Ehrlich and Radcliffe in their study concluded that “while PPA variables on their own were significantly predictive of the odds of open angle glaucoma, this association was greatly attenuated by adjustment for 4 variables that comprise part of a typical glaucoma evaluation: age, Central Corneal Thickness, IOP & C:D R. Furthermore, when values of these covariates were already known, modeling of the odds of OAG was not greatly improved by the consideration of PPA variables. This suggests that in clinically evaluating and diagnosing glaucoma there may be little incremental value to assessing PPA. Therefore, PPA may be more useful for evaluating progression than for detecting glaucoma.”

Savatosky etal performed a longitudinal study to analyze the association of PPA area and conversion from OHT to glaucoma. They reported Zone Beta to increase in size (p <0.0010) in both eyes with incident POAG and matched controls. The increase in size did not differ between cases and controls over a mean follow-up period of 12.3 years. The results did not show a difference in size of the Beta zone at baseline between eyes that proceed to develop glaucoma and those that do not. Moreover, the beta zone enlarged equally in case and control eyes during follow-up. (Savatovsky E, Mwanza JC, Budenz JL etal. Longitudinal changes in peripapillary atrophy in the ocular hypertension treatment study: a case control assessment. Ophthalmology. 2015;122:79-86)

The clinical description of PPA should be distinguished from the physiological grey crescent that surrounds the optic nerve. The grey crescent represents a localized deposition of pigmentation demarcating the edge of the optic disc. Other crescents that can be noted around the optic nerve include the myopic crescent which is a white sharply demarcated crescent to the temporal side of the optic disc, presents bilaterally and is generally associated with axial myopia. This type of crescent does not show pigment mottling that is typically associated with PPA. The choroid is absent in this area, the retina is transparent and the sclera appears as a white crescent. In pathological myopia, the atrophic crescent may increase in extent. Contrasting with a scleral crescent, a choroidal crescent represents absent RPE in a temporal crescent at the disc. (Neiberg M)

Apart from physiological grey crescents, tilted or mal-inserted nerves could also prompt a diagnosis of PPA. Malinsertion may add to the glaucomatous appearance of the nerve. It is well known that tilted discs are associated with superior temporal VF defects, and other VF defects could also accompany tilted discs.

Age related atrophy of the RPE and rods can lead to appearance of PPA. There can be a spectrum of complete absence of RPE to loss of pigmentation of RPE.

If the PPA continues to deteriorate despite good control of IOP, this more likely is representative of the patient’s vascular risk for progression of glaucoma. 

When significant PPA is present, population derived normative age data on TD-OCT should not be used in analysis, as this might lead to an overestimation of the glaucomatous damage. Loss of the characteristic double hump pattern is seen and the TSNIT graph shows irregular high spikes that make the pattern difficult to interpret reliably.

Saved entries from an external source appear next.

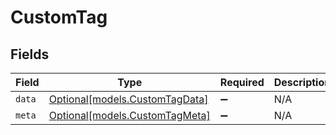 # CustomTag


## Fields

| Field                                                        | Type                                                         | Required                                                     | Description                                                  |
| ------------------------------------------------------------ | ------------------------------------------------------------ | ------------------------------------------------------------ | ------------------------------------------------------------ |
| `data`                                                       | [Optional[models.CustomTagData]](../models/customtagdata.md) | :heavy_minus_sign:                                           | N/A                                                          |
| `meta`                                                       | [Optional[models.CustomTagMeta]](../models/customtagmeta.md) | :heavy_minus_sign:                                           | N/A                                                          |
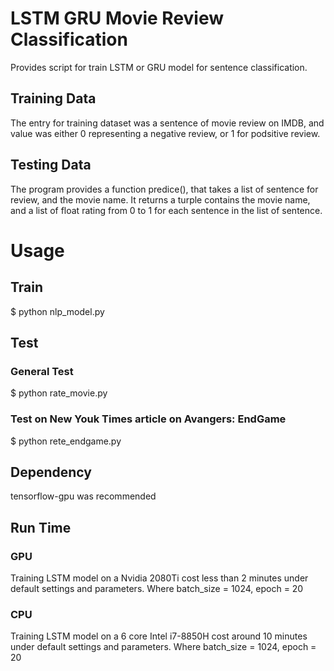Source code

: # LSTM GRU Movie Review Classification
Provides script for train LSTM or GRU model for sentence classification.

## Training Data
The entry for training dataset was a sentence of movie review on IMDB, and value was either 0 representing a negative review, or 1 for podsitive review. 

## Testing Data
The program provides a function predice(), that takes a list of sentence for review, and the movie name. It returns a turple contains the movie name, and a list of float rating from 0 to 1 for each sentence in the list of sentence.


# Usage
## Train
$ python nlp_model.py

## Test
### General Test
$ python rate_movie.py

### Test on New Youk Times article on Avangers: EndGame
$ python rete_endgame.py

## Dependency
tensorflow-gpu was recommended

## Run Time
### GPU
Training LSTM model on a Nvidia 2080Ti cost less than 2 minutes under default settings and parameters. Where batch_size = 1024, epoch = 20

### CPU
Training LSTM model on a 6 core Intel i7-8850H cost around 10 minutes under default settings and parameters. Where batch_size = 1024, epoch = 20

SD-OCT has shown that retinal thickness in patients with PPA is thinner compared to patients without, but there was no statistical difference in the thickness of the respective nerve fiber layers.

PPA has been reported to precede disc hemorrhage in 80% of patients. (Neiberg M)

Acute angle closure does not show a direct relationship with PPA. The PPA area does not enlarge despite any increase in the cupping after the acute attack. This indicates a difference in the mechanisms responsible for the development of changes seen in open- vs closed-angle glaucomas. PPA is not seen to increase after an attack of Anterior Ischemic Optic Neuropathy. Therefore, the exact vascular pathology underlying the development of PPA is not clear. Hence, this sign may not be significantly contributive in the diagnosis of glaucoma. However, this sign could be recorded to assess for subtle progression.